Wet sand near the breakers reflects
clouds, pale sky. I should be in heaven,
but I’m not. I want someone to crack
my heart open, make it as wide
as the beach, as regular in rhythm as the waves.

I think of the Buddhist monk called Gutei Isshi,
One Finger, who answered questions
about the Dharma by raising one finger,
a silent signal I imagine like the icons
of St. John the Baptist gesturing toward God.
Gutei Isshi once cut off a student’s finger
to teach the boy a lesson. As the boy ran,
clutching his fallen finger, One Finger
called to him. When the boy turned his head,
One Finger pointed toward the sky.
They say he stopped the boy’s mind.  

If Gutei Isshi strolled beside me,
his saffron robes trailing in the surf,
he’d reach his pointer finger
under my sternum, strum the aorta,
pluck the ventricle, and then,
in a curl of a digit, he’d dig out my heart
and fling it into the bottle-green waves.

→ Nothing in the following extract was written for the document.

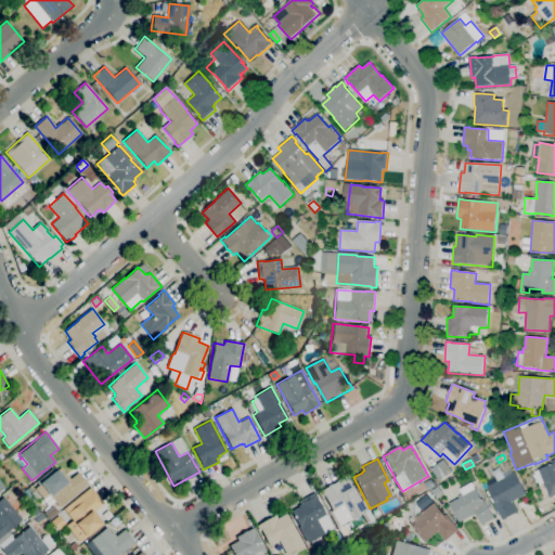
[(554,495),(550,499),(545,488),(544,489),(542,485),(540,486),(533,473),(539,470),(552,465),(551,462),(554,460),(554,495)]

What I want in place of a heart: a chest cavity
as wide as the space between stars.

Pelicans skim the water for fish, gulls call,
a toddler runs down shore from her mother,
jellyfish spill on the wet sand, breezes carry the scent of sea muck.
In the heaven I desire, my skin dissolves in the salt air
and the sun steams my skeleton to a mist.